Barton County’s funds are safe and secure, and well cared for, County Treasurer Jim Jordan told the County Commission Monday morning.
As a start-of-the-year reorganizational housekeeping item, commissioners approved Monday the designated official depositories for county funds. These included American State Bank, Bank of the West, Community Bank of the Midwest, Farmers Bank and Trust, First Kansas Bank, Landmark National Bank, Sunflower Bank, and Wilson State Bank, all in Barton County, and the Kansas Municipal Investment Pool.
To be considered, institutions must meet the 100% pledged securities requirement for all county funds, Jordan said. In addition, county resolutions require that all depositories must provide to the county treasurer and the financial officer proof of security for these funds whenever such information is requested.
Jordan was asked about the KMIP. “That keeps the local banks honest,” he said.

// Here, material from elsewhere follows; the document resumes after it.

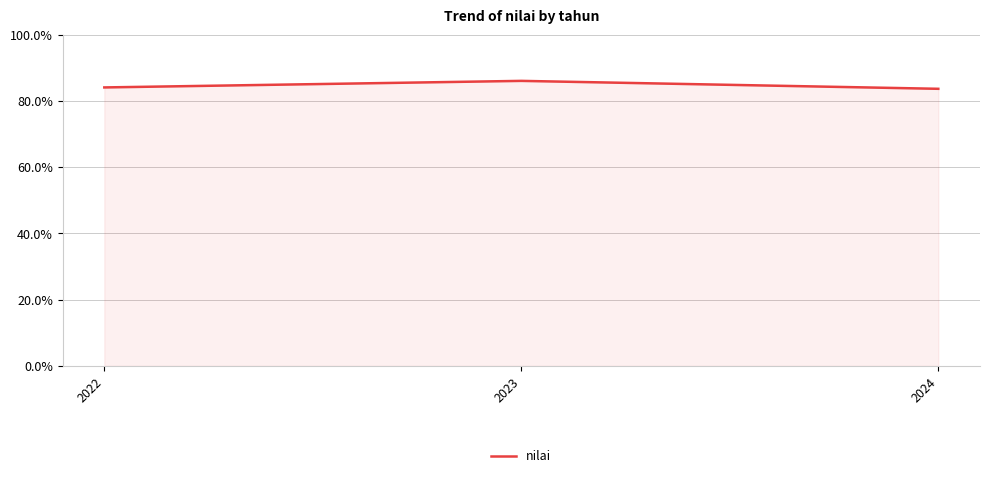

How many values are below 84?

1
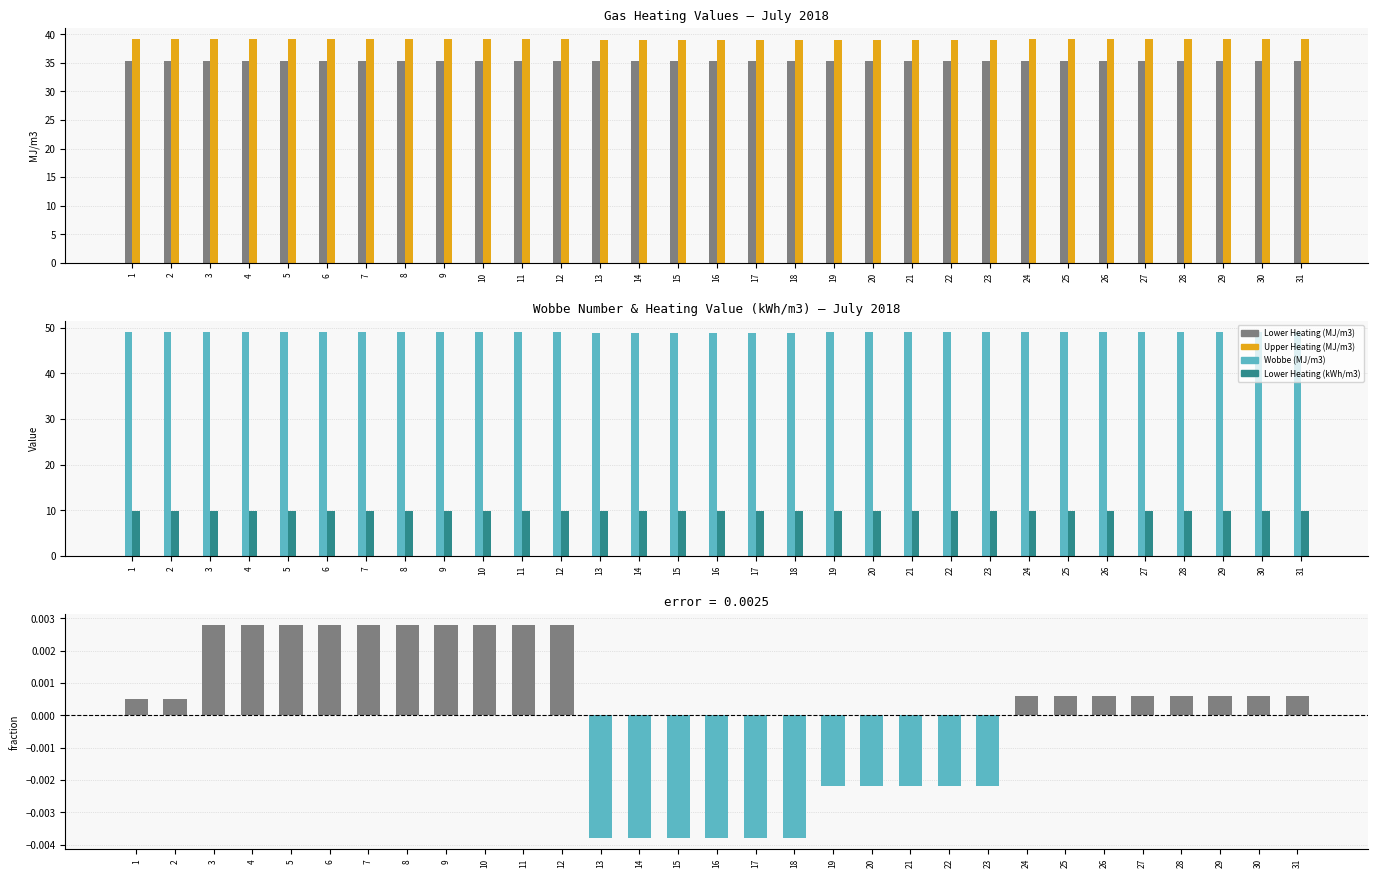

List the series in order of their peak value, highest first.

Wobbe Number (MJ/m3), Upper Heating Value (MJ/m3), Lower Heating Value (MJ/m3), Lower Heating Value (kWh/m3), Residual (Upper - Lower - mean)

The pool has a minimum set interest rate that it abides by. “So if I call a bank in town and say ‘what’s your rate for a CD and its 1.25%, I call the municipal fund and if they are at 1.35 I go with the higher one.”
Usually, most banks are following these rates, he said.
“So, there wouldn’t be very many reasons why a local bank couldn’t at least match that?” Commissioner Jennifer Schartz said.
“Correct,” Jordan said. “Most of the time they do.”
In response to a question from Commissioner Jim Dailey, there have been “percentage wars,” Jordan said. But, “Barton County does a very good job managing its funds.”